This is a Python implementation of the Bayesian multi-task learning (MTL) framework for brain-computer interfacing introduced in [1-4]. The goal of the implemented MTL models is to transfer knowledge across subjects and sessions in order to work calibration-free or improve decoding performance on new sessions. For a detailed analysis please consult the references.
First, switch to the desired repository directory on your local hard drive and pull the repository:
$ git clone https://github.com/bibliolytic/pyMTL
Navigate into the directory and install the pyMTL package using pip:
$ cd pyMTL
$ pip install .
In case that you are developing on the package, you may want to create symbolic links instead in order to immediately reflect changes within your local python distribution. The development mode is installed with
$ pip install -e .
Coming soon
You are welcome to ask for help, report bugs or discuss other issues by contacting the authors Vinay Jayaram or Karl-Heinz Fiebig.

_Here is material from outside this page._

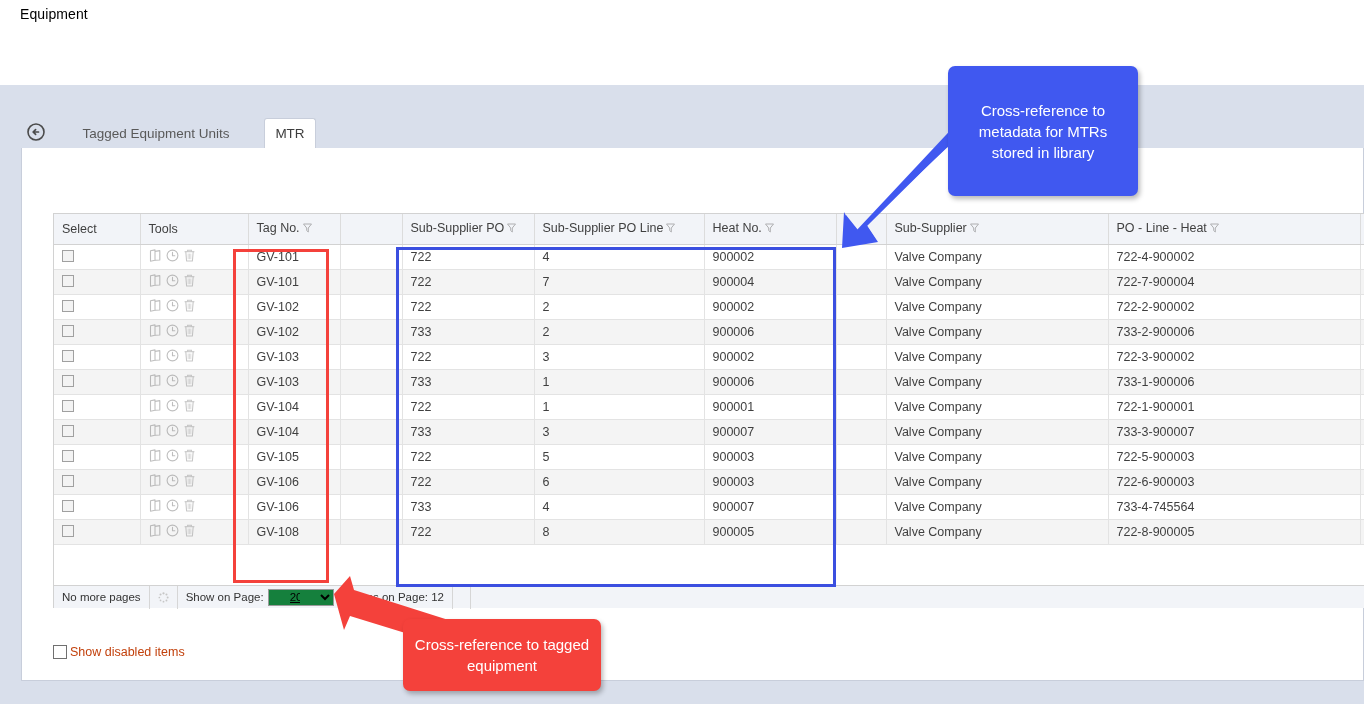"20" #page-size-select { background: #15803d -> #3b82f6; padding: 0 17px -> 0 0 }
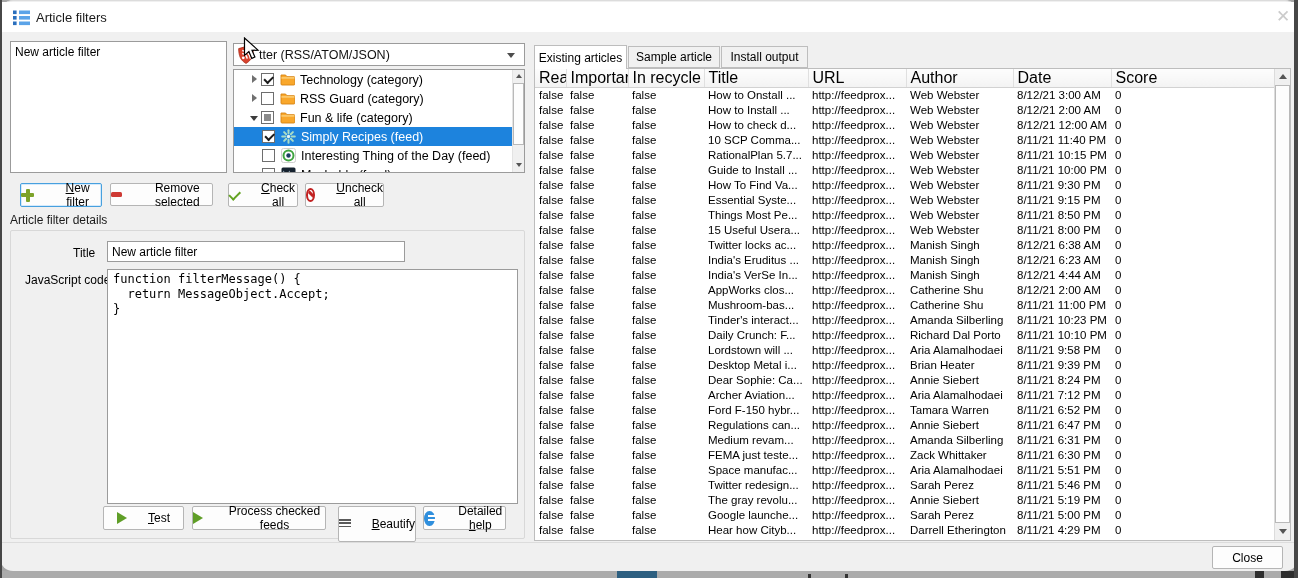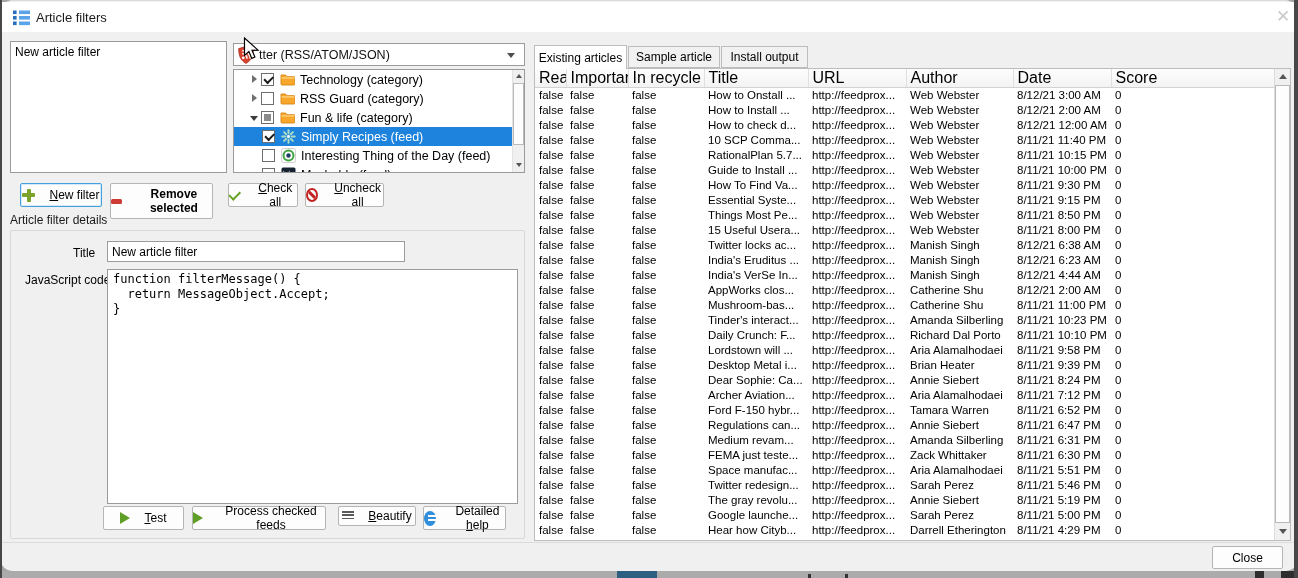"New filter" .btn { gap: 14px -> 21px }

[1] Jayaram, V. and Alamgir, M. and Altun, Y. and Schölkopf, B. and Grosse-Wentrup, M. "Transfer learning in brain-computer interfaces," IEEE Computational Intelligence Magazine, vol. 11, no. 1, pp. 20–31, 2016. [2] Fiebig, K.-H. and Jayaram, V. and Peters, J. and Grosse-Wentrup, M. "Multi-task logistic regression in brain-computer interfaces," IEEE SMC 2016 - 6th Workshop on Brain-Machine Interface Systems, 2016. [3] Jayaram, V. and Grosse-Wentrup, M. "A Transfer Learning Approach for Adaptive Classification in P300 Paradigms," Proceedings of the Sixth International BCI Meeting, 2016. [4] Alamgir, M. and Grosse-Wentrup, M. and Altun, Y. "Multitask Learning for Brain-Computer Interfaces," in JMLR Workshop and Conference Proceedings Volume 9: AISTATS 2010, Max-Planck-Gesellschaft. Cambridge, MA, USA: JMLR, May 2010, pp. 17–24., 2010.